We spend so much time thinking about consumers that’s it’s refreshing to find applications of Big Data and advanced analytics that are not linked to selling something. Last week I wrote about Predictive Analytics role in student success in colleges. This week a friend pointed me to this very interesting article on The Role of Big Data in Medicine. This article was published by McKinsey&Company and features interviews with Dr. Eric Schadt, the founding director of the Icahn Institute for Genomics and Multiscale Biology at New York’s Mount Sinai Health System. Here are a few of the highlights.
Evolution or revolution?
The role of big data in medicine is one where we can build better health profiles and better predictive models around individual patients so that we can better diagnose and treat disease.
One of the main limitations with medicine today and in the pharmaceutical industry is our understanding of the biology of disease. Big data comes into play around aggregating more and more information around multiple scales for what constitutes a disease—from the DNA, proteins, and metabolites to cells, tissues, organs, organisms, and ecosystems. Those are the scales of the biology that we need to be modeling by integrating big data. If we do that, the models will evolve, the models will build, and they will be more predictive for given individuals.
How wearables are poised to transform medicine
Wearable devices and engagement through mobile health apps represent the future—not just of the research of diseases, but of medicine. I can be confident in saying that, because today in medicine, a normal individual who is generally healthy spends maybe ten minutes in front of a physician every year. What that physician can possibly score you on to assess the state of your health is very minimal.
What the wearable-device revolution provides is a way to longitudinally monitor your state—with respect to many different dimensions of your health—to provide a much better, much more accurate profile of who you are, what your baseline is, and how deviations from that baseline may predict a disease state or sliding into a disease state. That means we’ll be able to intervene sooner to prevent you from that kind of slide.
What big data means for patients
What I see for the future for patients is engaging them as a partner in this new mode of understanding their health and wellness better and understanding how to make better decisions around those elements.
Most of their data collection will be passive, so individuals won’t have to be active every day—logging things, for example—but they’ll stay engaged because they’ll get a benefit from it. They’ll agree to have their data used in this way because they get some perceived benefit.

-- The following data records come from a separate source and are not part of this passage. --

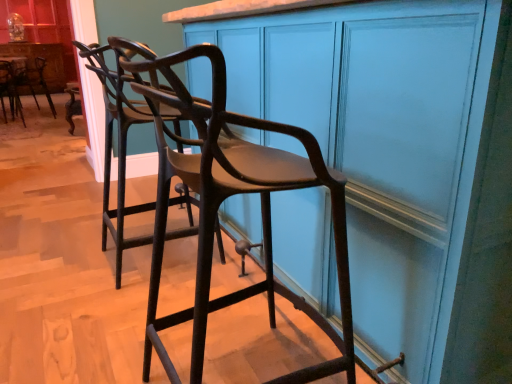
Identify the location of matte black bar stool at left, the 2th chair viewed from the front. (10, 89).

At what (x,y) coordinates should I click in order to perform the action: click on matte black bar stool at left, acting as the first chair starting from the back. Please return your answer as a coordinate pair (x, y). Looking at the image, I should click on (27, 80).

The image size is (512, 384). Describe the element at coordinates (226, 198) in the screenshot. I see `matte brown wood chair at center, which ranks as the 3th chair in left-to-right order` at that location.

What do you see at coordinates (397, 158) in the screenshot?
I see `matte wood cabinet at center, which appears as the 1th cabinetry when viewed from the right` at bounding box center [397, 158].

Where is `matte black bar stool at left, acting as the 2th chair starting from the right`? matte black bar stool at left, acting as the 2th chair starting from the right is located at coordinates (10, 89).

Is matte brown wood chair at center, the 3th chair when ordered from back to front, outside of matte blue cabinet at upper left, the first cabinetry when ordered from left to right?

matte brown wood chair at center, the 3th chair when ordered from back to front, is positioned outside matte blue cabinet at upper left, the first cabinetry when ordered from left to right.

Between point (150, 91) and point (40, 90), which one is positioned in front?

The point (150, 91) is in front.

How many degrees apart are the facing directions of matte brown wood chair at center, marked as the first chair in a bottom-to-top arrangement, and matte blue cabinet at upper left, which is the 2th cabinetry from front to back?

The facing directions of matte brown wood chair at center, marked as the first chair in a bottom-to-top arrangement, and matte blue cabinet at upper left, which is the 2th cabinetry from front to back, are 89 degrees apart.

Are matte brown wood chair at center, which appears as the 1th chair when viewed from the right, and matte blue cabinet at upper left, the first cabinetry when ordered from left to right, located far from each other?

Yes.

Can matte black bar stool at left, which appears as the 2th chair when viewed from the back, be found inside matte blue cabinet at upper left, the 1th cabinetry when ordered from back to front?

No, matte black bar stool at left, which appears as the 2th chair when viewed from the back, is not a part of matte blue cabinet at upper left, the 1th cabinetry when ordered from back to front.

In the scene shown: Considering the sizes of matte blue cabinet at upper left, positioned as the 2th cabinetry in right-to-left order, and matte black bar stool at left, acting as the 2th chair starting from the right, in the image, is matte blue cabinet at upper left, positioned as the 2th cabinetry in right-to-left order, taller or shorter than matte black bar stool at left, acting as the 2th chair starting from the right,?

A better understanding of Alzheimer’s disease
For a long time, the plaque and tangles were the driving force for how people were seeking to understand Alzheimer’s and to come up with preventative or more effective treatments. What we were able to do was engage modern technology—the genomics technologies—and go to some of the established brain banks and carry out a much deeper profiling in a completely data-driven way.
We didn’t have to constrain ourselves by the plaques-and-tangles hypothesis. We could say, “We’re going to sequence all the DNA in different brain regions. We’re going to sequence the RNA,” which is a more active sort of sensor of what’s going on at the deep molecular level in different parts of the brain. And then, “We’re going to try to reconstruct predictive or network models to understand how the millions of variables we’re measuring are connected to one another in a cause–effect sort of way,” and, “We’re going to see how those models change between the disease state and the normal, nondemented state.”
Think of these networks as a graphical model where the nodes in the network are different genes and clinical features and DNA variance, and the edges indicate relationships between those variables that we observe over the population of brains we profiled. What we were very surprised to find is that the most important network for Alzheimer’s had nothing directly to do with tangles or plaques, but the immune system. We directly implicated microglial cells—which are sort of the macrophage-type cells of the brain that keep the brain healthy—as a key driver of Alzheimer’s disease.
One of the biggest problems around big data, and the predictive models that could build on that data, really centers on how you engage others to benefit from that information. Beyond the tools that we need to engage noncomputational individuals in this type of information and decision making, training is another element. They’ve grown up in a system that is very counter to this information revolution. So we’ve started placing much more emphasis on the generation of coming physicians and on how we can transform the curriculum of the medical schools.